Growing up, I thought raw intelligence led to success. It’s helpful, but it’s not the sole trait nor even the most important. You can be competent, disciplined, and even prioritize correctly, but if you’re inefficient, it doesn’t matter. I see it all the time at all levels. Efficiency is core to how much we can accomplish.


It takes me a few hours to write a well-thought-out essay. I know others who can do the same in an hour and others who spend weeks iterating over a dozen drafts for a basic essay. I know CEOs who get an immeasurable amount of work done. I know other CEOs who when they’re concentrated on one task, ignore all others to the chagrin of their team.

There are those who play games to win and others who play games as completionists. Completionists do every side quest and unlock every secret. There are massive opportunity costs to being a completionist.
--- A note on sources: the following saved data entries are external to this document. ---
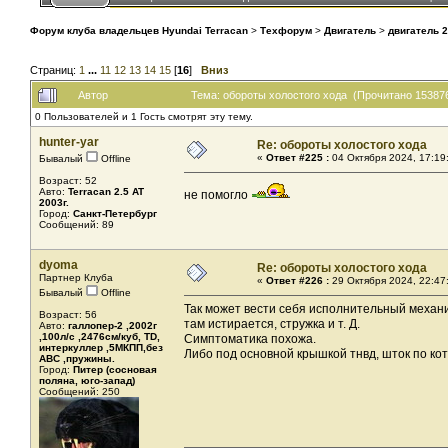
Форум клуба владельцев Hyundai Terracan
>
Техфорум
>
Двигатель
>
двигатель 2
Страниц:
1
...
11
12
13
14
15
[
16
]
Вниз
Автор
Тема: обороты холостого хода (Прочитано 153876
0 Пользователей и 1 Гость смотрят эту тему.
hunter-yar
Re: обороты холостого хода
«
Ответ #225 :
04 Октября 2024, 17:19
Бывалый
Offline
Возраст: 52
Авто:
Terracan 2.5 AT
не помогло
2003г.
Город:
Санкт-Петербург
Сообщений: 89
dyoma
Re: обороты холостого хода
Партнер Клуба
«
Ответ #226 :
29 Октября 2024, 22:47
Бывалый
Offline
Так может вести себя исполнительный механи
Возраст: 56
там истирается, стружка и т. Д.
Авто:
галлопер-2 ,2002г
,100л/с ,2476см/куб, TD,
Симптоматика похожа.
интеркуллер ,5МКПП,без
Либо под основной крышкой тнвд, шток по ко
АВС ,пружины.
Город:
Питер (сосновая
поляна, юго-запад)
Сообщений: 250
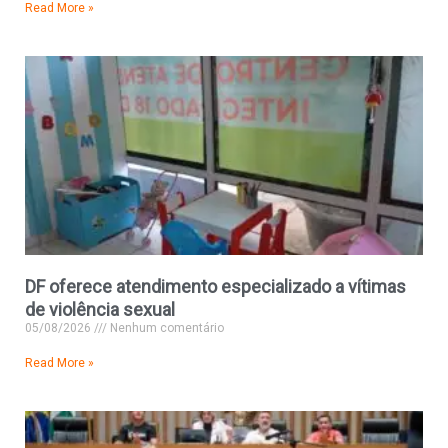
Read More »
DF oferece atendimento especializado a vítimas
de violência sexual
05/08/2026
Nenhum comentário
Read More »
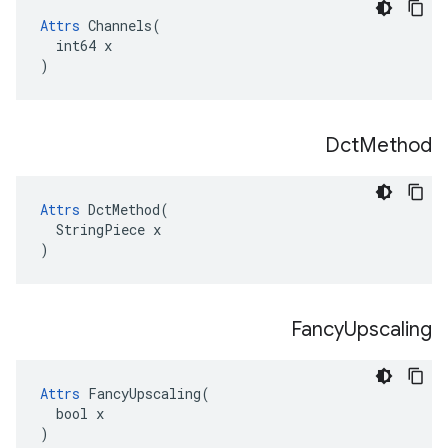
Attrs
 Channels(

  int64 x

)
Dct
Method
Attrs
 DctMethod(

  StringPiece x

)
Fancy
Upscaling
Attrs
 FancyUpscaling(

  bool x

)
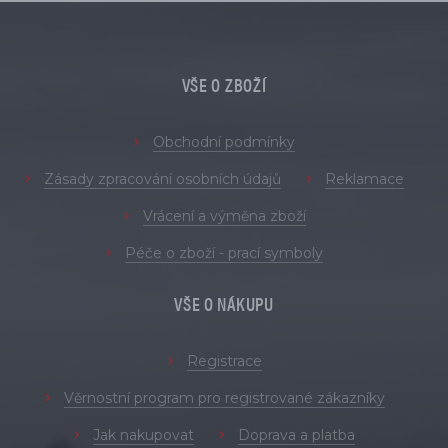
VŠE O ZBOŽÍ
Obchodní podmínky
Zásady zpracování osobních údajů
Reklamace
Vrácení a výměna zboží
Péče o zboží - prací symboly
VŠE O NÁKUPU
Registrace
Věrnostní program pro registrované zákazníky
Jak nakupovat
Doprava a platba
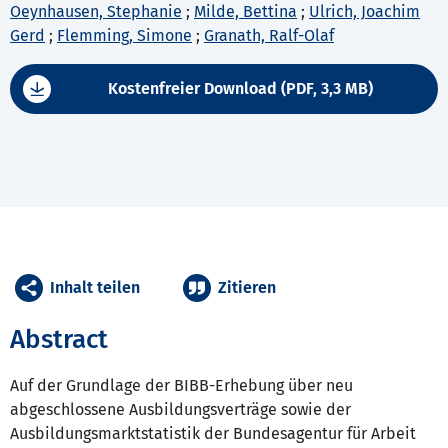
Oeynhausen, Stephanie
;
Milde, Bettina
;
Ulrich, Joachim
Gerd
;
Flemming, Simone
;
Granath, Ralf-Olaf
Kostenfreier Download (PDF, 3,3 MB)
Inhalt teilen
Zitieren
Abstract
Auf der Grundlage der BIBB-Erhebung über neu
abgeschlossene Ausbildungsverträge sowie der
Ausbildungsmarktstatistik der Bundesagentur für Arbeit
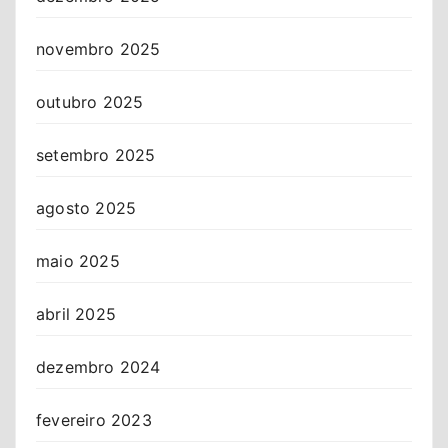
novembro 2025
outubro 2025
setembro 2025
agosto 2025
maio 2025
abril 2025
dezembro 2024
fevereiro 2023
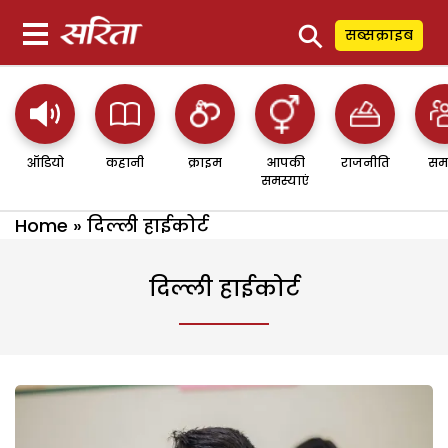
⚲
सब्सक्राइब
ऑडियो
कहानी
क्राइम
आपकी
राजनीति
सम
समस्याएं
Home
»
दिल्ली हाईकोर्ट
दिल्ली हाईकोर्ट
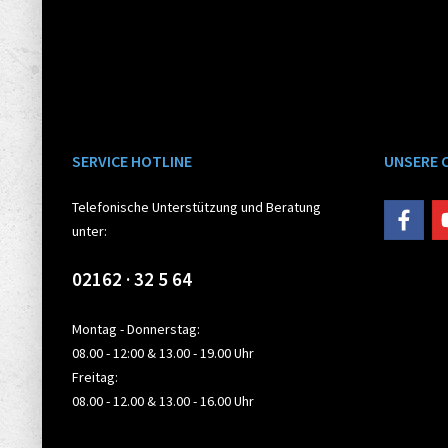
SERVICE HOTLINE
UNSERE 
Telefonische Unterstützung und Beratung
unter:
02162 · 32 5 64
Montag - Donnerstag:
08.00 - 12:00 & 13.00 - 19.00 Uhr
Freitag:
08.00 - 12.00 & 13.00 - 16.00 Uhr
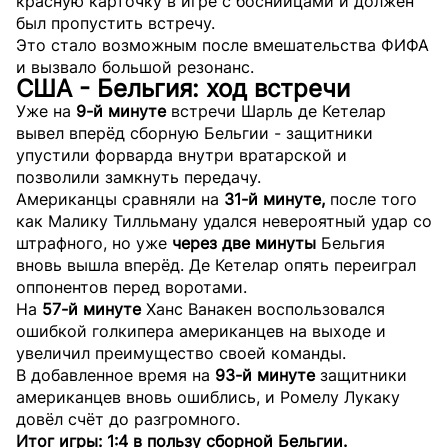
красную карточку в игре с боснийцами и должен
был пропустить встречу.
Это стало возможным после вмешательства ФИФА
и вызвало большой резонанс.
США - Бельгия: ход встречи
Уже на
9-й минуте
встречи Шарль де Кетелар
вывел вперёд сборную Бельгии - защитники
упустили форварда внутри вратарской и
позволили замкнуть передачу.
Американцы сравняли на
31-й минуте,
после того
как Малику Тилльману удался невероятный удар со
штрафного, но уже
через две минуты
Бельгия
вновь вышла вперёд. Де Кетелар опять переиграл
оппонентов перед воротами.
На
57-й минуте
Ханс Ванакен воспользовался
ошибкой голкипера американцев на выходе и
увеличил преимущество своей команды.
В добавленное время на
93-й минуте
защитники
американцев вновь ошиблись, и Ромелу Лукаку
довёл счёт до разгромного.
Итог игры: 1:4 в пользу сборной Бельгии.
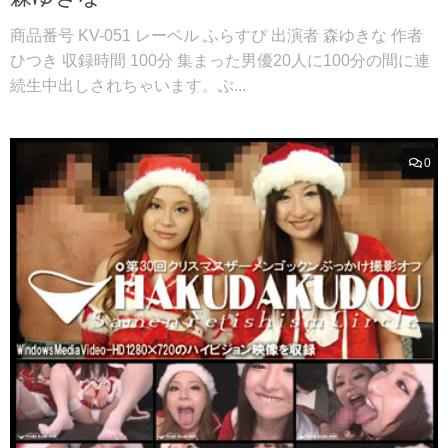
商品番号 KV-051 レーベル ふらすぴ 出演者 森ゆきな 作者
ひつき 収録時間 100分 集まった男優20人に100分の間に連
続生中出しされちゃいます。ぶ...
0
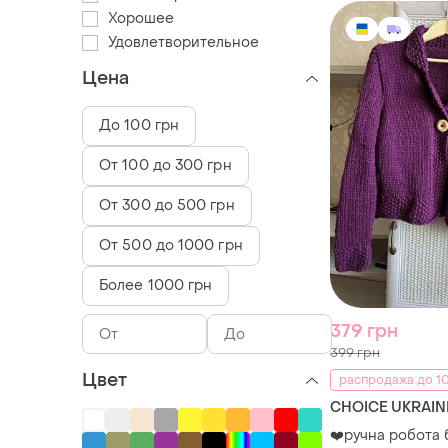
Хорошее
Удовлетворительное
Цена
До 100 грн
От 100 до 300 грн
От 300 до 500 грн
От 500 до 1000 грн
Более 1000 грн
379 грн
399 грн
Цвет
распродажа до 10
CHOICE UKRAIN
❤️ручна робота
To accomplish the best imaginable efficiency comes at the cost of not up-leveling efficiency in other aspects of life. But that’s a prioritization problem. The more common issue is lacking efficiency.
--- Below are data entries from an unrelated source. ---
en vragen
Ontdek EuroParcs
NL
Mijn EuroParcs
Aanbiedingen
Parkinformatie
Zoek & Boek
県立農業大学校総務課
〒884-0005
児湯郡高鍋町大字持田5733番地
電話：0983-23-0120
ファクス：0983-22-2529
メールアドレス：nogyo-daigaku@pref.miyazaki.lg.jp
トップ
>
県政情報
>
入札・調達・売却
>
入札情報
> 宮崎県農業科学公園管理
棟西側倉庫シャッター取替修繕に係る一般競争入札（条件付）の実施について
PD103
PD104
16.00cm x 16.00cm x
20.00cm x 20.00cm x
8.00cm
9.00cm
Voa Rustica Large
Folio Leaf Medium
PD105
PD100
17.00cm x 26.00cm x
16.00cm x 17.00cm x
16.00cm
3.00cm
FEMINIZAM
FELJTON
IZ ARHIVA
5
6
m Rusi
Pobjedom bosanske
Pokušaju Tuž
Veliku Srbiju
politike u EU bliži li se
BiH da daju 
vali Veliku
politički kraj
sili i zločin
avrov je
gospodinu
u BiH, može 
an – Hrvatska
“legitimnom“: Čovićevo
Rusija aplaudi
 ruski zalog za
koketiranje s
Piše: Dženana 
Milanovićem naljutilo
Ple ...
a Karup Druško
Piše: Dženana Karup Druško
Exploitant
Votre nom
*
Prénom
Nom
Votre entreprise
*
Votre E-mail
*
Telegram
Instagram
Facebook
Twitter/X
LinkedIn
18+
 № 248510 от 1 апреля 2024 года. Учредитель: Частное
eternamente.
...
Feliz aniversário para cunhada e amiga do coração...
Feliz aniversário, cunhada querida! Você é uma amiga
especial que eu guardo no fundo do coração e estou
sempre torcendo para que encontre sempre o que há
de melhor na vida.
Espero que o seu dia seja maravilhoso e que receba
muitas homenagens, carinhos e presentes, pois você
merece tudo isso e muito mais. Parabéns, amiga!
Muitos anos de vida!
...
There are levels of efficiency and levels of understanding. Similarly, we classify parts of our product as:

  1. Functional,
  2. Efficient,
  3. Best in class, or
  4. Best imaginable

Life still functions if you take three right turns instead of a left turn. It gets you there, it’s just not the fastest way to do it. In design, there’s a concept of being good enough. Oftentimes, one needs to only be good enough, and then, there are diminishing returns. Learning to drift would be the best imaginable left turn, but taking a left turn is good enough.
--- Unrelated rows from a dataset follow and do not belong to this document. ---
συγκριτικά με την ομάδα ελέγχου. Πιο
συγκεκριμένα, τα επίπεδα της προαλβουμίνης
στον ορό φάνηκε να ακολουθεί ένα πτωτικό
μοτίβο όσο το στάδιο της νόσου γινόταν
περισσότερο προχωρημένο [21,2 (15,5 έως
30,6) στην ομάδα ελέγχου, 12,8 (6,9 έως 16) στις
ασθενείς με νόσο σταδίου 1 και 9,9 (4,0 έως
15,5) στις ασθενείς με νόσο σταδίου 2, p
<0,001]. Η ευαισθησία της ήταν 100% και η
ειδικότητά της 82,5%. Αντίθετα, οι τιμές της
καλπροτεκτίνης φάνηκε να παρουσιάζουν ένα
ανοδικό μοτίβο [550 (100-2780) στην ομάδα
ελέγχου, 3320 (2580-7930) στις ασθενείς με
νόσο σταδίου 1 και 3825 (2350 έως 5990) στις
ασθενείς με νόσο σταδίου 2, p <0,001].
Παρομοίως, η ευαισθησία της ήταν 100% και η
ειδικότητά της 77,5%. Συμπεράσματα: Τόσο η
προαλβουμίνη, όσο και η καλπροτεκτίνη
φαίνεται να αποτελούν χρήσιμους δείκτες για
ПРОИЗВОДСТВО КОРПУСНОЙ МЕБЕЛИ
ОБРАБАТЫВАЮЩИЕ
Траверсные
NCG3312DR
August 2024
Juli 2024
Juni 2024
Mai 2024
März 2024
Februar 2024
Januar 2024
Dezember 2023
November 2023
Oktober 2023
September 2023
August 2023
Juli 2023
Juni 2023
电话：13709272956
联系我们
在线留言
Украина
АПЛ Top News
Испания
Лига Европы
Understand the basics of productivity– make lists, batch tasks, practice good procrastination, time box. Use whatever hacks work for you, but at the end of the day, just get stuff done. There are power laws in efficiency. If you want something done, give it to the busiest person in the room.

I was in a meeting with an important client along with members of our team. It was a multi-hour product walkthrough. Only one person needed to present part of the product at a time. While one of the product managers was presenting, my team members and I would listen and hear the client’s feedback. We slacked each other to make sure we gave accurate responses. But there are parts of the presentation that just need to be shown and are self-explanatory. 

During those times, the product managers and I did other work. We sent emails, responded to slacks, and edited documents. This allowed us to stay caught up on work and make sure the rest of the team stayed unblocked even though we were in a meeting.


A lot of business and managerial tasks are like playing hot potato. If someone needs your feedback, prioritize it as it’s blocking. Everyone should have at least a secondary task to work on while waiting for feedback, but the primary task is primary because it’s the most important. It’s contingent upon you to unblock others. Don’t let the potato burn you.

On the spectrum of efficiency, we can always be more optimal. Replace yourself. Keep optimizing. How can some people accomplish orders of magnitude more than others? Dragon energy helps, but it comes down to competence, discipline, prioritization, and efficiency.

The more we accomplish, the more we can impact the world. Efficiency leads to freedom.